At the left there's a list of instances, and each instance has many appservers. We can create a new appserver through the Launch new AppServer button; it will automatically get the current configuration from the instance settings and use it for this server. After 1 to 2 hours, it will finish and then you need to activate the new one and deactivate the old one, to make the load balancer update its configuration so that the domain name of the instance directs to the new one. Normally we want just 1 active appserver per instance, but two or more active at once may be required in some high-resource-utilization cases. Before activating a server, there's the option to test it through a basic-auth password-protected link in the "Authenticated Link" section (the username and password are embedded in the link). If you want to terminate a VM associated with an App Server, first you must deactivate it and then terminate. Notice that only instances with an associated pull request can have all its App Servers deactivates/terminated.
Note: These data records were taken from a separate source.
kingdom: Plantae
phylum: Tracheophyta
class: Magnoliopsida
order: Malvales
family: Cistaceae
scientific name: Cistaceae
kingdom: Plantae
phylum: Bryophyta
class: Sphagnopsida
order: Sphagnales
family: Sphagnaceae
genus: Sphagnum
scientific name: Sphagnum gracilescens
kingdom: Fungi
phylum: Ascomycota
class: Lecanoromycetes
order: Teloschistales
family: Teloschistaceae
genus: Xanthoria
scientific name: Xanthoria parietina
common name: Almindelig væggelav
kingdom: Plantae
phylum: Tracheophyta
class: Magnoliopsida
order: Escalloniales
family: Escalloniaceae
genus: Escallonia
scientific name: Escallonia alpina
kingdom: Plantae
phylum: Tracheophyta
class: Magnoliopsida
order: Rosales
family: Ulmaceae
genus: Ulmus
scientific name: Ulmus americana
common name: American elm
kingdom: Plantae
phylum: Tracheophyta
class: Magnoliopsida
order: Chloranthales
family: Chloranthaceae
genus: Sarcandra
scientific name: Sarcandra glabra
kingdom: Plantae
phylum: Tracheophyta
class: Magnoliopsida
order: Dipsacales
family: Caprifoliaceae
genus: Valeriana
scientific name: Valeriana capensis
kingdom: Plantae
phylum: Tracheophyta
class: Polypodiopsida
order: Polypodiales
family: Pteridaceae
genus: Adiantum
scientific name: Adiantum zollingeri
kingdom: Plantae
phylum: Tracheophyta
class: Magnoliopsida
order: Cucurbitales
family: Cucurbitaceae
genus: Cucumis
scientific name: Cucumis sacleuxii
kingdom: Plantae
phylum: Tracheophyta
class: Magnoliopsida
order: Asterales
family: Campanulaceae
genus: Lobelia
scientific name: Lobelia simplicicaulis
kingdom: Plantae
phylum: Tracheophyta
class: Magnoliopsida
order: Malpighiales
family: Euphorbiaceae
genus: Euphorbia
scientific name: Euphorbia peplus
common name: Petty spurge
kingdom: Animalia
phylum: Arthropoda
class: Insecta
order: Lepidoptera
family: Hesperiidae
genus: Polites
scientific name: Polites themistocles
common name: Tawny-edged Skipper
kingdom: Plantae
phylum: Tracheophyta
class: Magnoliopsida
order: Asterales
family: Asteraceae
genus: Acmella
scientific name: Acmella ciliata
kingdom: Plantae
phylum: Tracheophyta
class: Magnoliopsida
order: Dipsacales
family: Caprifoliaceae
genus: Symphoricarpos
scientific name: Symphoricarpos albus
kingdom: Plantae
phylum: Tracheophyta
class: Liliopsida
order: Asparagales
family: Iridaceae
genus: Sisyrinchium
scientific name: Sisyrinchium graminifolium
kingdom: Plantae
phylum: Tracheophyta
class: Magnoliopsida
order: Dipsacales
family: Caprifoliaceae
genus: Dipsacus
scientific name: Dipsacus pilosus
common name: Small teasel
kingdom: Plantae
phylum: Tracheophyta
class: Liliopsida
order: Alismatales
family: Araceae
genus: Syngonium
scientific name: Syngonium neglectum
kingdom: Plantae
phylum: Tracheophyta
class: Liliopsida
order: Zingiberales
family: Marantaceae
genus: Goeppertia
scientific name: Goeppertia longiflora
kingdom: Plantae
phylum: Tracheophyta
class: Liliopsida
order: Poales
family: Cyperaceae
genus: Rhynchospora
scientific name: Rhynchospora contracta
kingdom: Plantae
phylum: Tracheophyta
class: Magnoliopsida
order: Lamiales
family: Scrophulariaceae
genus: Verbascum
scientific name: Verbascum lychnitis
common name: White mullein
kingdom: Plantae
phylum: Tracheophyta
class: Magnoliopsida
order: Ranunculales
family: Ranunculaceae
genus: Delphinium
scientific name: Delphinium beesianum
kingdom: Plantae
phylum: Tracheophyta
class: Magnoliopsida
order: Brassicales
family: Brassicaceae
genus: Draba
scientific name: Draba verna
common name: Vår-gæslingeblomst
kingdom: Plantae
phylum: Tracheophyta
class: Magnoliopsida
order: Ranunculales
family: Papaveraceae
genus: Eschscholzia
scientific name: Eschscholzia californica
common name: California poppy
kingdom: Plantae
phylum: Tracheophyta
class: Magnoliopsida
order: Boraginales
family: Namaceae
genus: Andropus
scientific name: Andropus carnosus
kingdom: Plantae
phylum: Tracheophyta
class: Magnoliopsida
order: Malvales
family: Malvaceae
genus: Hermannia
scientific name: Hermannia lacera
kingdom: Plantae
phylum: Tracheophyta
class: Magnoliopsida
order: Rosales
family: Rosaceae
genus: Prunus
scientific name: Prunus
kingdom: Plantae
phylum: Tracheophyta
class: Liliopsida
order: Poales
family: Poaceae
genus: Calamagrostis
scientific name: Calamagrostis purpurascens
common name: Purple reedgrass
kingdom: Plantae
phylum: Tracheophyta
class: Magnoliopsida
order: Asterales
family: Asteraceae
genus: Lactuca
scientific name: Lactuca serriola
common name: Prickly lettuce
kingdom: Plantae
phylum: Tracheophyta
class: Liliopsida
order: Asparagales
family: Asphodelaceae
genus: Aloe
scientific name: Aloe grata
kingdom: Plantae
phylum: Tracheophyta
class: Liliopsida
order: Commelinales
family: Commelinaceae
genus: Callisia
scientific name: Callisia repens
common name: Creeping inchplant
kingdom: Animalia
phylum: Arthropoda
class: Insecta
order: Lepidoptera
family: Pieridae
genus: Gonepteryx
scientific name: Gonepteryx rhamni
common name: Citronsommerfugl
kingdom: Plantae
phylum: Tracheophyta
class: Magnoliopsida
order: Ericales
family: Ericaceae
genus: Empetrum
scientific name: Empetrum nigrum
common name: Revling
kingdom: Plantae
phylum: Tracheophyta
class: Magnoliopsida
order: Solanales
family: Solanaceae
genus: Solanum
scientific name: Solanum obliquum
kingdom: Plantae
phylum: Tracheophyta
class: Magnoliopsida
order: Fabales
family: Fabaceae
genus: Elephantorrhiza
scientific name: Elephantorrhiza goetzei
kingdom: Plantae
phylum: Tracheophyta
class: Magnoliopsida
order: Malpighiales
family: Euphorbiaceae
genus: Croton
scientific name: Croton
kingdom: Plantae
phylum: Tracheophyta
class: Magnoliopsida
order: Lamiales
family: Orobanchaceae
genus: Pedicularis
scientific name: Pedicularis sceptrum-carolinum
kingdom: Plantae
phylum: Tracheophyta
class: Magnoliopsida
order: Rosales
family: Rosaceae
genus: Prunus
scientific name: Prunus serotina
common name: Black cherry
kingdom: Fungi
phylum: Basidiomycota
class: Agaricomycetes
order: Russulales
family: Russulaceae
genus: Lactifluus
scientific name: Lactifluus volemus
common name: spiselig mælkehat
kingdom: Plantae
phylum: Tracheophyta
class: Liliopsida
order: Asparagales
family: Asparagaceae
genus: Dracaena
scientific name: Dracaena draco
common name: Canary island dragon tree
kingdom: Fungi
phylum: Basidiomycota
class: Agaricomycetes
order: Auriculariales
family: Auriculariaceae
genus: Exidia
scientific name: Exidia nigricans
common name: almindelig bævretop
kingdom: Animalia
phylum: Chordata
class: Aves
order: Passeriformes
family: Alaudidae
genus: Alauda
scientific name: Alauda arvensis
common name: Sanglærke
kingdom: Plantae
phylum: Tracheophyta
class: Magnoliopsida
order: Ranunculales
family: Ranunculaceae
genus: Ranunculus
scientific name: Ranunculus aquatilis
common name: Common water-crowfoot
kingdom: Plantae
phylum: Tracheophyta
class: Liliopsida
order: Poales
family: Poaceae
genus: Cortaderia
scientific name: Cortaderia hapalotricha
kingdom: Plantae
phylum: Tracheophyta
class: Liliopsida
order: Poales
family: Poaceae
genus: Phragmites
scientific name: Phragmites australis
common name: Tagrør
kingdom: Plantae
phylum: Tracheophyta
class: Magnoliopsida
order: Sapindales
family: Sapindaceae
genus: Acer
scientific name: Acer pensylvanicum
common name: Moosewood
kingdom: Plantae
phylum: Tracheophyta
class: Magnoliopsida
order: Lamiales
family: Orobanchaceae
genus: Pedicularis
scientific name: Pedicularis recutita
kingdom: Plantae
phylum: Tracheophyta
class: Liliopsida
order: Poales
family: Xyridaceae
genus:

Sometimes Open edX playbook fails, and then you need to read the log, which is shown in real-time in the web console. You can fix the settings and then spawn another server. Failed and old inactive servers are automatically cleaned up after some configurable amount of days. An important feature is that Ocim grants SSH access to members of a configurable GitHub organization, so you can always SSH to an appserver's IP, even if Open edX's deployment failed, and then debug it. You can use your GitHub username and key.

To create a new instance, you use Django's admin and you need to fill in the domain name, the prefixed domain names (for Studio, e-commerce, etc.), the edx-platform/configuration branches to use, and extra ansible variables to pass to Open edX's playbook (if any). OCIM generates server hostnames from the domain name, truncating it to a fixed-length. This might cause unforseen issues if multiple instances share a sufficiently long prefix, due to duplicate hostnames. See SE-3484 as an example of such an issue. The instance settings are used for new deployments only (changing the instance settings doesn't retroactively redeploy appservers).